▸ EXERCISE BRIEF
This exercise asks for an exact copy of every entry below, with pictures omitted.

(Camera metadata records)
★ ★ ★ ★ ★

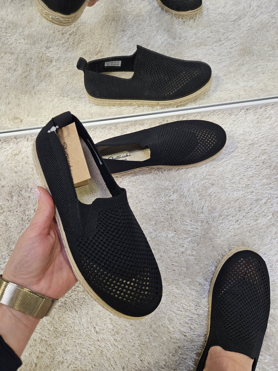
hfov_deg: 58.9
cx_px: 139
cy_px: 186
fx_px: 246
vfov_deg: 73.9
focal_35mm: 23
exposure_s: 1/100
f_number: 1.8
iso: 500
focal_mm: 5.4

★ ★ ★ ★ ★

▸ WRITTEN RESPONSE
hfov_deg: 58.9
cx_px: 139
cy_px: 186
fx_px: 246
vfov_deg: 73.9
focal_35mm: 23
exposure_s: 1/100
f_number: 1.8
iso: 500
focal_mm: 5.4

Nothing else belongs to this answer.